Ribuan warga bebondong-bondong menghadiri ‘sosialisasi’ rencana kerja Kapal Isap Produksi (KIP) milik PT. Jelajah Marindo Persada pada Jumat (13/7) kemarin.

Sosialisasi tersebut dilaksanakan di kantor Desa Rambat dan Kantor Desa Air Nyatoh. Namun ternyata warga datang bukan untuk mendengarkan sosialisasi dari pihak perusahaan, tapi menyampaikan penolakan terhadap aktifitas KIP yang akan beroperasi di perairan Rambat tersebut.

Ketua FPNP (Forum Persatuan Nelayan dan Pesisir), Asbaru yang kerap dipanggil Baba menyatakan bahwa rencana beroperasinya KIP milik PT. Jelajah Marindo Persada cacat prosedural, lantaran tidak adanya sosialisasi ke masyarakat dan nelayan yang terdampak pada saat proses penyusunan Dokumen Amdal. Ia pun mengaku aneh, pihak perusahaan baru niat sosialisasi setelah dokumen Amdal keluar.

“Tapi baru sekarang terjadi sosialisasi, hal ini bertentangan dengan UU No 32 Tahun 2009 Tentang Perlindungan dan Pengelolaan Lingkungan Hidup, UU No 7 Tahun 2016 Tentang Perlindungan dan Pemberdayaan Nelayan, Pembudidaya Ikan dan Petambak Garam, PP No 27 Tahun 2012 Tentang Izin Lingkungan dan Temuan Panja (Panitia Kerja) Tentang Kapal Isap Produksi DPRD Provinsi Kepulauan Bangka Belitung,” beber Baba.

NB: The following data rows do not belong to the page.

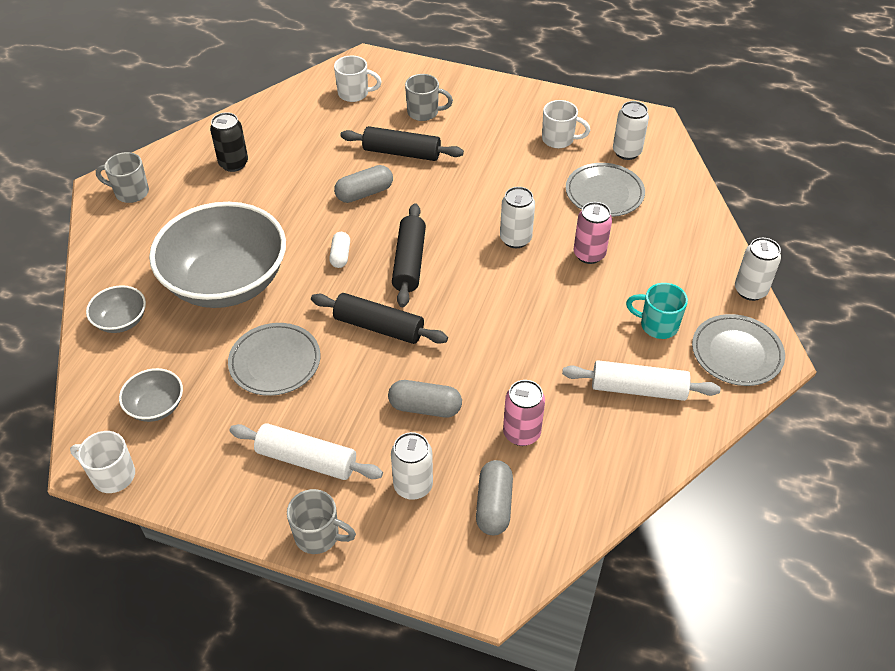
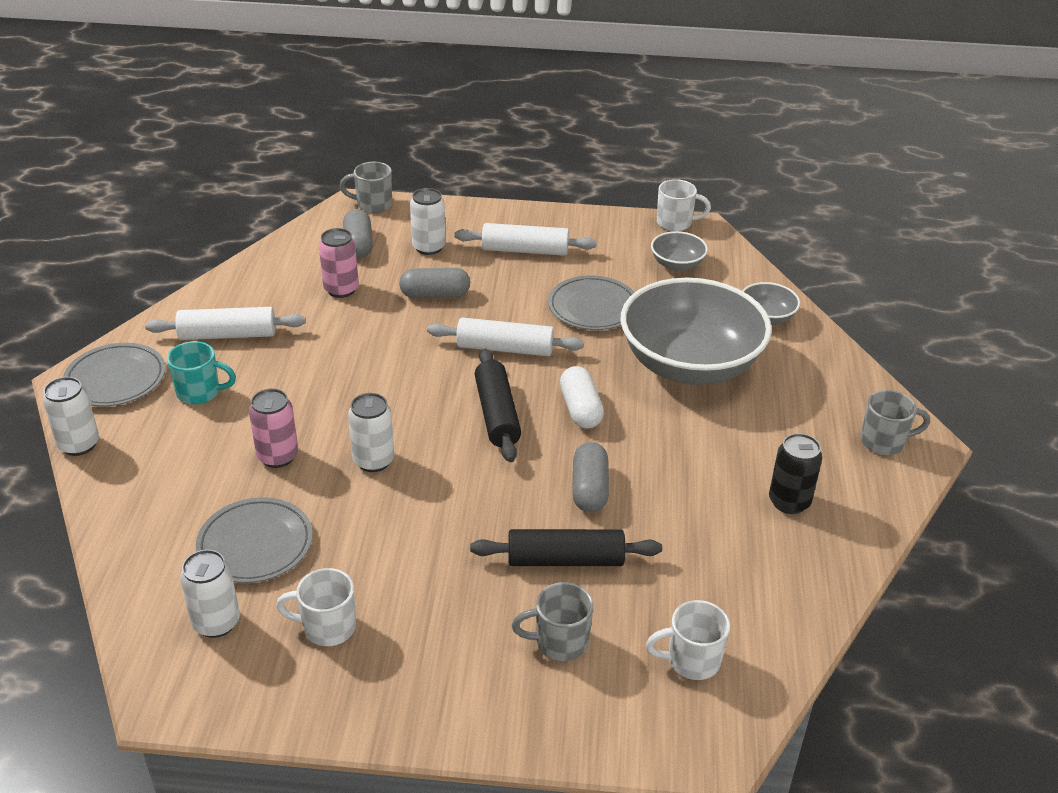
camera: 165 degrees right, 10 degrees down
grey mug [287,489,356,554] -> grey mug moved to [340,162,392,213]
black rolling pin [311,293,448,344] -> white rolling pin [427,317,584,356]
white capsule [329,232,350,268] -> white capsule [560,366,604,428], size x1.50
grey capsule [334,165,393,203] -> grey capsule turned 45 degrees counterclockwise [572,442,609,512]

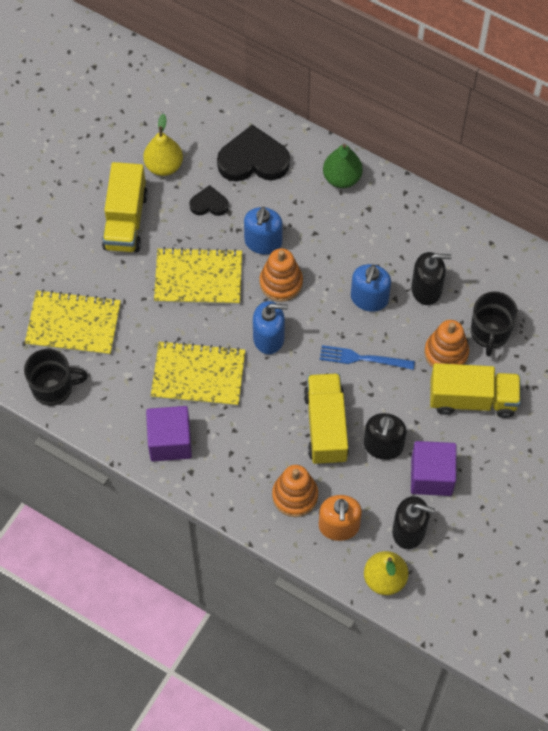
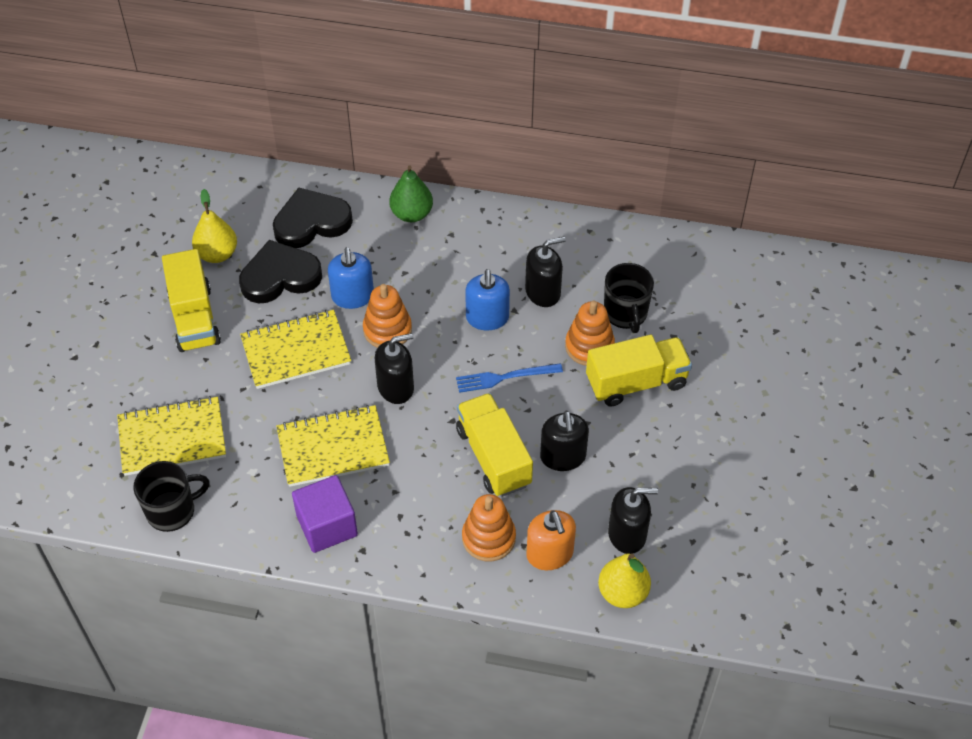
camera: 20 degrees left, 10 degrees down
black heart [189,185,229,216] -> black heart [239,240,322,303], size x1.89
blue soap dispenser [253,301,288,354] -> black soap dispenser [375,333,414,404]
purple cube [411,441,457,496] -> none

Baba menambahkan bahwa izin PT. Jelajah Marindo Persada adalah izin lama yang dikeluarkan Bupati Kabupaten Bangka Barat sebelum pelimpahan kewenangan ke Provinsi sesuai UU No 23 Tahun 2014 tentang Pemerintahan Daerah, izin PT. Jelajah Marindo Persada terbit tahun 2016 melalui Surat Keputusan Gubernur No 188.44/1165.m/DPE/2016.

“Kok baru sekarang mau sosialisasi. Padahal selama ini tahapan-tahapan pembuatan dokument Amdal dan izin lingkungan tertutup dan tidak ada sosialisasi ke masyarakat,” tandasnya.

Masyarakat Tak Dilibatkan
Sementara, Direktur Eksekutif WALHI Bangka Belitung, Ratno Budi mengungkapkan bahwa mayoritas Izin Usaha Pertambangan (IUP), Izin Konsesi Hutan Tanaman Industri dan Hak Guna Usaha perkebunan sawit yang terbit dan dikeluarkan di wilayah Provinsi Kepulauan Bangka Belitung banyak yang tidak sesuai dengan Undang Undang dan peraturan yang berlaku serta menyimpang.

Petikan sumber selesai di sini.